| What is asked |
Transcribe every one of the entries below line by line, keeping each field name and value unchanged.
= = = = =
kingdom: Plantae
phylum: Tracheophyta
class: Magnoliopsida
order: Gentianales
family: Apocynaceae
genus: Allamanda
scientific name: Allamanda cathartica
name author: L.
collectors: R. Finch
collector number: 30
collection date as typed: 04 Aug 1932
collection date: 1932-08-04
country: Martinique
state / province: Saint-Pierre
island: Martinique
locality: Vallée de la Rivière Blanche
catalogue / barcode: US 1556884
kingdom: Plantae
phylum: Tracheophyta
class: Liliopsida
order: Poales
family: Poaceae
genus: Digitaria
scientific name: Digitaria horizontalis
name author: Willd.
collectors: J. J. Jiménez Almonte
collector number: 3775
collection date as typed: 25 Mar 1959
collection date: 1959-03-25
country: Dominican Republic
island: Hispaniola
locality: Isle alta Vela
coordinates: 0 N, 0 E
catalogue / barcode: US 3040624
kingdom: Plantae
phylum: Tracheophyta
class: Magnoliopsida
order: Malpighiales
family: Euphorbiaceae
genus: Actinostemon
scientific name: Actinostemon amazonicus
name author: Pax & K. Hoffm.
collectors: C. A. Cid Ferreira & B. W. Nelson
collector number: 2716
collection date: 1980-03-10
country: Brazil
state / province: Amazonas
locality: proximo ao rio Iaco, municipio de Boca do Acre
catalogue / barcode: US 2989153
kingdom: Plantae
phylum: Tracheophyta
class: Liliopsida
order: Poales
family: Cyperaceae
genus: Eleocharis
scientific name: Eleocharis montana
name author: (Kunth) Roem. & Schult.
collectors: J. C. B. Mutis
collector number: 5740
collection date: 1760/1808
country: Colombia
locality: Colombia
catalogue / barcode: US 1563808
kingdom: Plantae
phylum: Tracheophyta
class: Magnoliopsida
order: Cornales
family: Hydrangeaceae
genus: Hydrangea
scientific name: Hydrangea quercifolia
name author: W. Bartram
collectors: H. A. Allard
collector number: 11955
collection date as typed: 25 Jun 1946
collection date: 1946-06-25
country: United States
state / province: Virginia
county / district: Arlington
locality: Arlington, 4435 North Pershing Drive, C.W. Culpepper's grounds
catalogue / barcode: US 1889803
= = = = =
| The completed task |
kingdom: Plantae
phylum: Tracheophyta
class: Magnoliopsida
order: Gentianales
family: Apocynaceae
genus: Allamanda
scientific name: Allamanda cathartica
name author: L.
collectors: R. Finch
collector number: 30
collection date as typed: 04 Aug 1932
collection date: 1932-08-04
country: Martinique
state / province: Saint-Pierre
island: Martinique
locality: Vallée de la Rivière Blanche
catalogue / barcode: US 1556884
kingdom: Plantae
phylum: Tracheophyta
class: Liliopsida
order: Poales
family: Poaceae
genus: Digitaria
scientific name: Digitaria horizontalis
name author: Willd.
collectors: J. J. Jiménez Almonte
collector number: 3775
collection date as typed: 25 Mar 1959
collection date: 1959-03-25
country: Dominican Republic
island: Hispaniola
locality: Isle alta Vela
coordinates: 0 N, 0 E
catalogue / barcode: US 3040624
kingdom: Plantae
phylum: Tracheophyta
class: Magnoliopsida
order: Malpighiales
family: Euphorbiaceae
genus: Actinostemon
scientific name: Actinostemon amazonicus
name author: Pax & K. Hoffm.
collectors: C. A. Cid Ferreira & B. W. Nelson
collector number: 2716
collection date: 1980-03-10
country: Brazil
state / province: Amazonas
locality: proximo ao rio Iaco, municipio de Boca do Acre
catalogue / barcode: US 2989153
kingdom: Plantae
phylum: Tracheophyta
class: Liliopsida
order: Poales
family: Cyperaceae
genus: Eleocharis
scientific name: Eleocharis montana
name author: (Kunth) Roem. & Schult.
collectors: J. C. B. Mutis
collector number: 5740
collection date: 1760/1808
country: Colombia
locality: Colombia
catalogue / barcode: US 1563808
kingdom: Plantae
phylum: Tracheophyta
class: Magnoliopsida
order: Cornales
family: Hydrangeaceae
genus: Hydrangea
scientific name: Hydrangea quercifolia
name author: W. Bartram
collectors: H. A. Allard
collector number: 11955
collection date as typed: 25 Jun 1946
collection date: 1946-06-25
country: United States
state / province: Virginia
county / district: Arlington
locality: Arlington, 4435 North Pershing Drive, C.W. Culpepper's grounds
catalogue / barcode: US 1889803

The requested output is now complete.